__Data extract__
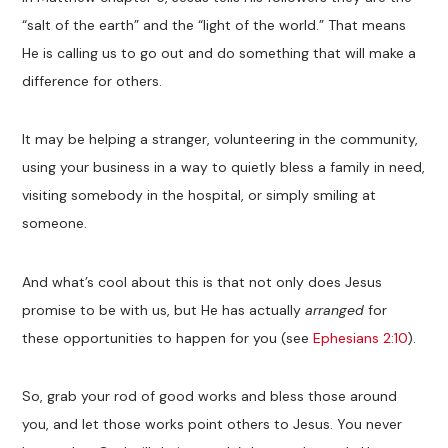
“salt of the earth” and the “light of the world.” That means
He is calling us to go out and do something that will make a
difference for others.
It may be helping a stranger, volunteering in the community,
using your business in a way to quietly bless a family in need,
visiting somebody in the hospital, or simply smiling at
someone.
And what’s cool about this is that not only does Jesus
promise to be with us, but He has actually
arranged
for
these opportunities to happen for you (see
Ephesians 2:10
).
So, grab your rod of good works and bless those around
you, and let those works point others to Jesus. You never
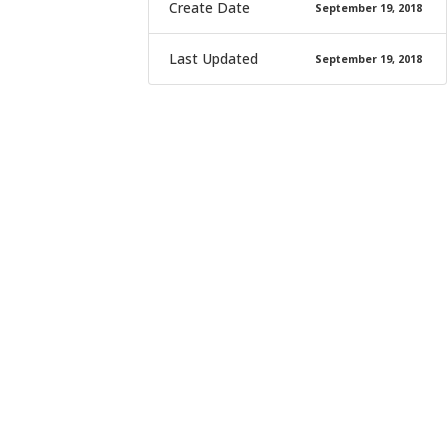
Create Date
September 19, 2018
Last Updated
September 19, 2018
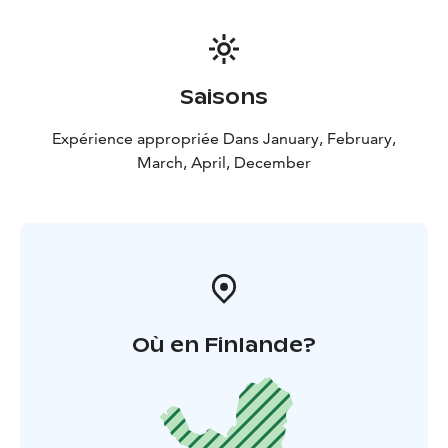
Saisons
Expérience appropriée Dans January, February,
March, April, December
Où en Finlande?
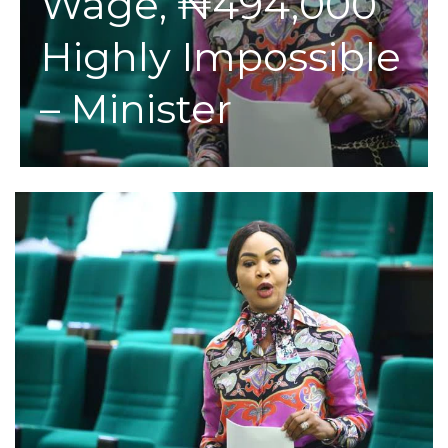
Wage, ₦494,000
Highly Impossible
– Minister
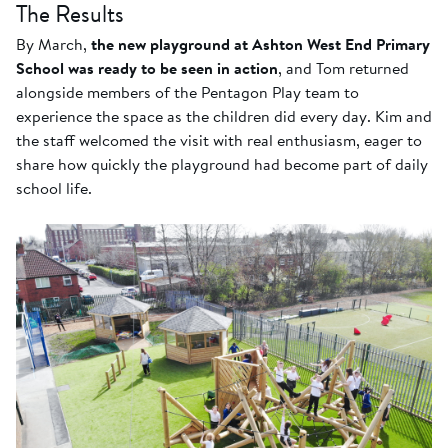
The Results
By March,
the new playground at Ashton West End Primary
School was ready to be seen in action
, and Tom returned
alongside members of the Pentagon Play team to
experience the space as the children did every day. Kim and
the staff welcomed the visit with real enthusiasm, eager to
share how quickly the playground had become part of daily
school life.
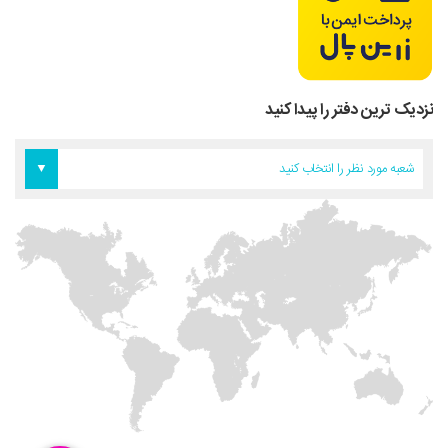
نزدیک ترین دفتر را پیدا کنید
دفتر آمریکا
دفتر تهران
دفتر اروپا
شعبه مورد نظر را انتخاب کنید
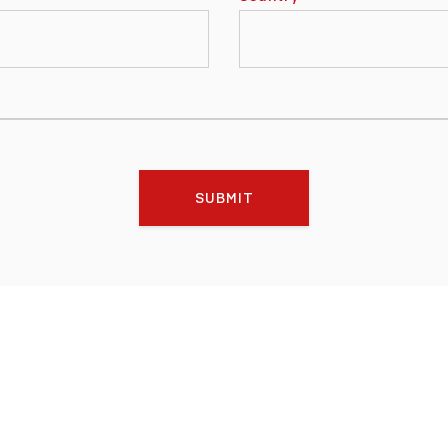
SUBMIT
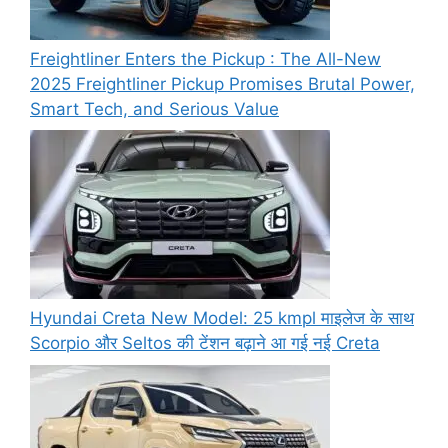
Freightliner Enters the Pickup : The All-New
2025 Freightliner Pickup Promises Brutal Power,
Smart Tech, and Serious Value
Hyundai Creta New Model: 25 kmpl माइलेज के साथ
Scorpio और Seltos की टेंशन बढ़ाने आ गई नई Creta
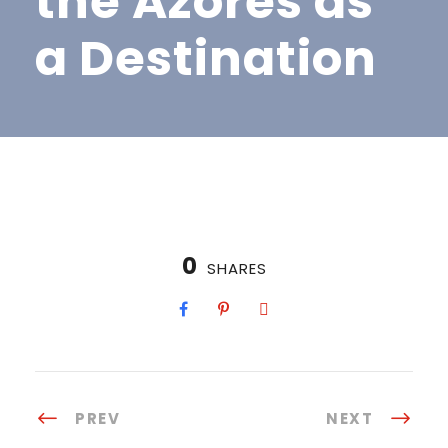
the Azores as
a Destination
0
SHARES
PREV
NEXT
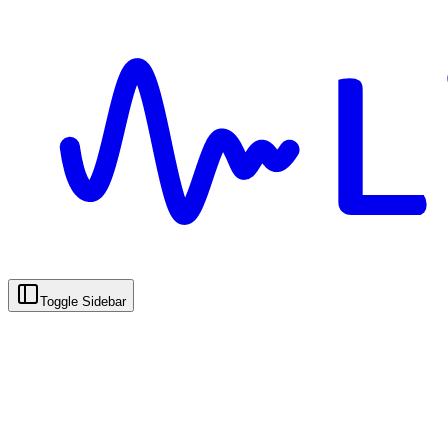
Toggle Sidebar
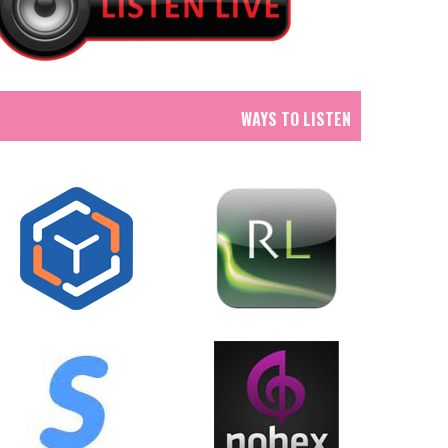
WAYS TO LISTEN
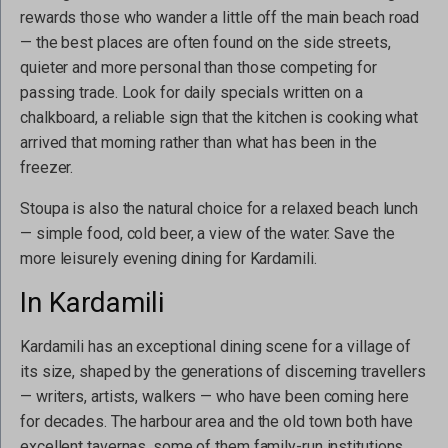
rewards those who wander a little off the main beach road
— the best places are often found on the side streets,
quieter and more personal than those competing for
passing trade. Look for daily specials written on a
chalkboard, a reliable sign that the kitchen is cooking what
arrived that morning rather than what has been in the
freezer.
Stoupa is also the natural choice for a relaxed beach lunch
— simple food, cold beer, a view of the water. Save the
more leisurely evening dining for Kardamili.
In Kardamili
Kardamili has an exceptional dining scene for a village of
its size, shaped by the generations of discerning travellers
— writers, artists, walkers — who have been coming here
for decades. The harbour area and the old town both have
excellent tavernas, some of them family-run institutions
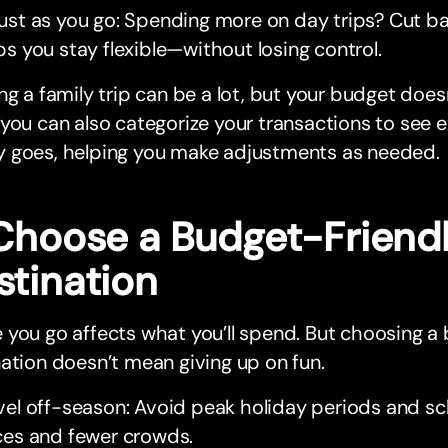
ust as you go: Spending more on day trips? Cut b
ps you stay flexible—without losing control.
ng a family trip can be a lot, but your budget does
you can also categorize your transactions to see 
 goes, helping you make adjustments as needed.
 Choose a Budget-Friend
stination
you go affects what you’ll spend. But choosing a
ation doesn’t mean giving up on fun.
vel off-season: Avoid peak holiday periods and sc
ces and fewer crowds.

__Request__
When you retype the listing, keep every line exactly as it is and drop the pictures.

__Answer box__
“salt of the earth” and the “light of the world.” That means
He is calling us to go out and do something that will make a
difference for others.
It may be helping a stranger, volunteering in the community,
using your business in a way to quietly bless a family in need,
visiting somebody in the hospital, or simply smiling at
someone.
And what’s cool about this is that not only does Jesus
promise to be with us, but He has actually
arranged
for
these opportunities to happen for you (see
Ephesians 2:10
).
So, grab your rod of good works and bless those around
you, and let those works point others to Jesus. You never
Create Date
September 19, 2018
Last Updated
September 19, 2018
Saisons
Expérience appropriée Dans January, February,
March, April, December
Où en Finlande?
Wage, ₦494,000
Highly Impossible
– Minister
The Results
By March,
the new playground at Ashton West End Primary
School was ready to be seen in action
, and Tom returned
alongside members of the Pentagon Play team to
experience the space as the children did every day. Kim and
the staff welcomed the visit with real enthusiasm, eager to
share how quickly the playground had become part of daily
school life.
نزدیک ترین دفتر را پیدا کنید
دفتر آمریکا
دفتر تهران
دفتر اروپا
شعبه مورد نظر را انتخاب کنید
SUBMIT
Freightliner Enters the Pickup : The All-New
2025 Freightliner Pickup Promises Brutal Power,
Smart Tech, and Serious Value
Hyundai Creta New Model: 25 kmpl माइलेज के साथ
Scorpio और Seltos की टेंशन बढ़ाने आ गई नई Creta
the Azores as
a Destination
0
SHARES
PREV
NEXT
Toggle Sidebar
WAYS TO LISTEN
rewards those who wander a little off the main beach road
— the best places are often found on the side streets,
quieter and more personal than those competing for
passing trade. Look for daily specials written on a
chalkboard, a reliable sign that the kitchen is cooking what
arrived that morning rather than what has been in the
freezer.
Stoupa is also the natural choice for a relaxed beach lunch
— simple food, cold beer, a view of the water. Save the
more leisurely evening dining for Kardamili.
In Kardamili
Kardamili has an exceptional dining scene for a village of
its size, shaped by the generations of discerning travellers
— writers, artists, walkers — who have been coming here
for decades. The harbour area and the old town both have
excellent tavernas, some of them family-run institutions
ust as you go: Spending more on day trips? Cut b
ps you stay flexible—without losing control.
ng a family trip can be a lot, but your budget does
you can also categorize your transactions to see 
 goes, helping you make adjustments as needed.
 Choose a Budget-Friend
stination
you go affects what you’ll spend. But choosing a
ation doesn’t mean giving up on fun.
vel off-season: Avoid peak holiday periods and sc
ces and fewer crowds.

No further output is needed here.